Architect and artist Leonhard Lapin drew up the design.  The foundations and basement were completed and work was begun on the first floor, but for lack of finances construction stopped and the building was mothballed.   When the Ministry of Social Affairs reformed the child care system it was decided to abandon the idea of a residential child care facility and look for alternative uses for the site.
On February 14, 2008 the NGO Meiela was estabished.  Instead of a child care facility planning began for a communal residential facility for intellectually challenged youths.

PROJECTS


2014


Project Joint Way to Grown-Up Life

Objective of the project: to organize a 3-day camp for children and youngsters with intellectual disability and an informative seminar on the variety of available support grants and services for the parents on the opening day of the camp.


2013


Youth Project I Want to Communicate

Aims of the project:

  1. To support the youngsters in becoming active citizens in the broader sense of the term and, in particular, in being European citizens
  2. To support the birth and rise of the sense of cohesion and tolerance among young people with special attention on increasing the social cohesion within the European Union

To contribute to improving the quality of activities meant to support youth ventures and assure the sustainability of the organisations active in youth work


Project It is Easier Together

Objective of the project: increasing the social inclusion of persons belonging to risk groups.

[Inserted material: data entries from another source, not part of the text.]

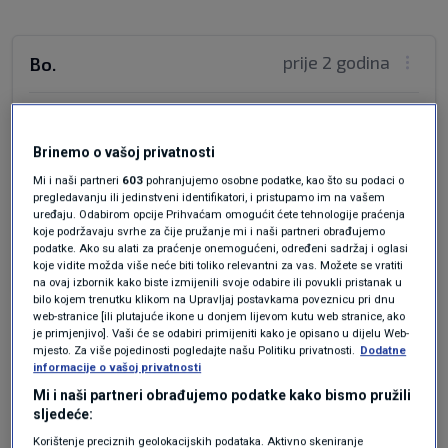
prije 2 godina
Bo.
Koliko muzike toliko para! Ili, toliko - koliko!
Zapravo, ako - lako. Kuž.ko. ako - lako.tako. Jel' i
Brinemo o vašoj privatnosti
ovo zrelo za vas da obrišete bez savjesti kao da
Mi i naši partneri
603
pohranjujemo osobne podatke, kao što su podaci o
vam je svejedno inate l' il' ne mate vozačku
pregledavanju ili jedinstveni identifikatori, i pristupamo im na vašem
dozvolu. Pa onda čemu ovaj članak, čemu vi.
uređaju. Odabirom opcije Prihvaćam omogućit ćete tehnologije praćenja
koje podržavaju svrhe za čije pružanje mi i naši partneri obrađujemo
podatke. Ako su alati za praćenje onemogućeni, određeni sadržaj i oglasi
Odgovor
koje vidite možda više neće biti toliko relevantni za vas. Možete se vratiti
na ovaj izbornik kako biste izmijenili svoje odabire ili povukli pristanak u
bilo kojem trenutku klikom na Upravljaj postavkama poveznicu pri dnu
web-stranice [ili plutajuće ikone u donjem lijevom kutu web stranice, ako
je primjenjivo]. Vaši će se odabiri primijeniti kako je opisano u dijelu Web-
mjesto. Za više pojedinosti pogledajte našu Politiku privatnosti.
Dodatne
informacije o vašoj privatnosti
Mi i naši partneri obrađujemo podatke kako bismo pružili
sljedeće:
Oglas
Korištenje preciznih geolokacijskih podataka. Aktivno skeniranje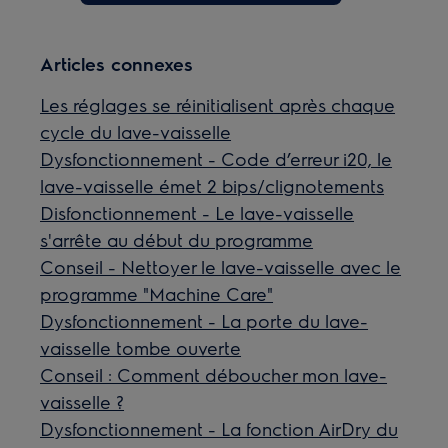
Articles connexes
Les réglages se réinitialisent après chaque
cycle du lave-vaisselle
Dysfonctionnement - Code d’erreur i20, le
lave-vaisselle émet 2 bips/clignotements
Disfonctionnement - Le lave-vaisselle
s'arrête au début du programme
Conseil - Nettoyer le lave-vaisselle avec le
programme "Machine Care"
Dysfonctionnement - La porte du lave-
vaisselle tombe ouverte
Conseil : Comment déboucher mon lave-
vaisselle ?
Dysfonctionnement - La fonction AirDry du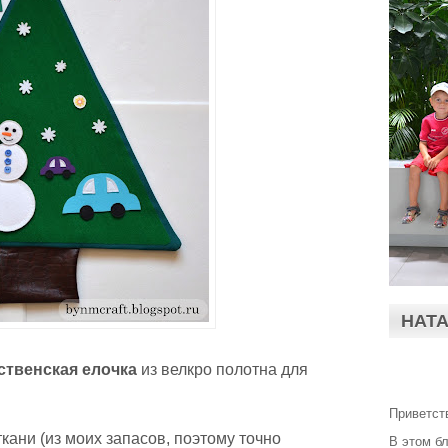
НАТ
ственская елочка
из велкро полотна для
Приветст
кани (из моих запасов, поэтому точно
В этом б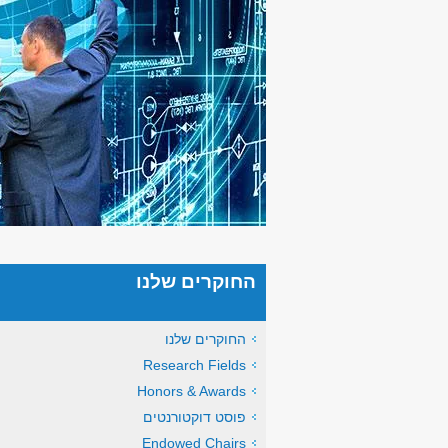
החוקרים שלנו
החוקרים שלנו
Research Fields
Honors & Awards
פוסט דוקטורנטים
Endowed Chairs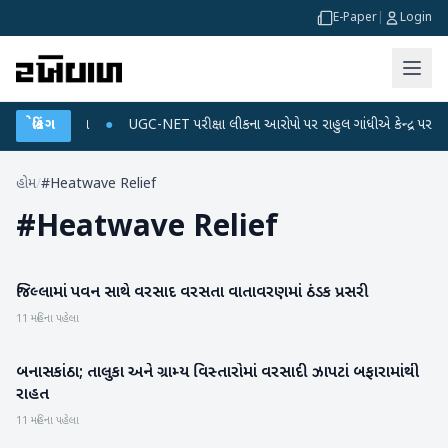
E-Paper
|
Login
અને ડેટા પ્લાન
બ્રેકિંગ
●
UGC-NET પરીક્ષા લીકના આરોપો પર રાહુલ ગાંધીએ કેન્દ્ર પર પ્રહાર ક
હોમ
/
#Heatwave Relief
#
Heatwave Relief
જિલ્લામાં પવન સાથે વરસાદ વરસતા વાતાવરણમાં ઠંડક પ્રસરી
બનાસકાંઠા
11 મહિના પહેલા
બનાસકાંઠા; તાલુકા અને ગ્રામ્ય વિસ્તારોમાં વરસાદી ઝાપટાં બફારામાંથી
બનાસકાંઠા
રાહત
11 મહિના પહેલા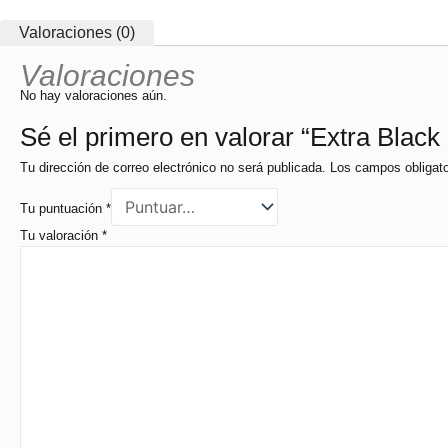
Valoraciones (0)
Valoraciones
No hay valoraciones aún.
Sé el primero en valorar “Extra Black
Tu dirección de correo electrónico no será publicada.
Los campos obligat
Tu puntuación
*
Tu valoración
*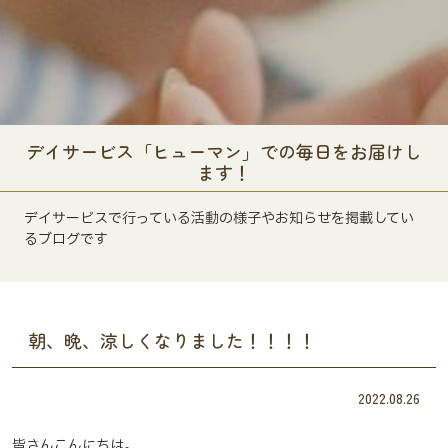
デイサービス「ヒューマン」での毎日をお届けし
ます！
デイサービスで行っている活動の様子やお知らせを掲載してい
るブログです
朝、晩、涼しくなりました！！！！
2022.08.26
皆さんこんにちは。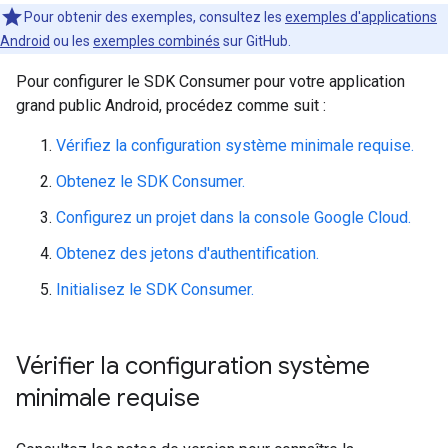
Pour obtenir des exemples, consultez les
exemples d'applications
Android
ou les
exemples combinés
sur GitHub.
Pour configurer le SDK Consumer pour votre application
grand public Android, procédez comme suit :
Vérifiez la configuration système minimale requise.
Obtenez le SDK Consumer.
Configurez un projet dans la console Google Cloud.
Obtenez des jetons d'authentification.
Initialisez le SDK Consumer.
Vérifier la configuration système
minimale requise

Project More Attention to Us

Objective of the project: to draw more attention to the problems disabled people have to face every day and to find sympathisers and helpers through organizing a series of concerts.


2012


LEADER measures grant

Purpose of the investment: to design external utility network and infrastructure civil engineering works next to the Work Aid Centre’s main building that is under construction; to draw up a detailed plan. The engineering will be carried out by Eesti Maaülikool (Estonian University of Life Sciences).


Participating in Estonian Unemployment Insurance Fund’s procurement Tööharjutus (Work Exercise).


2011


Project Do It with Me

Objective of the project: increasing the social inclusion of persons belonging to risk groups.


Project Creating New Employment Opportunities in a Less Competitive Region

This project is directed at people with intellectual disabilities:

  1. to promote their autonomy through training, development and social integration;
  2. to prepare them for entering the labour market and increasing the employment rate among the people with ID

Participating in Estonian Unemployment Insurance Fund’s procurement Tööharjutus (Work Exercise).


2008


Meeting Local Communities

Increasing the social inclusion of persons belonging to risk groups and their acceptance into the developed Estonian society.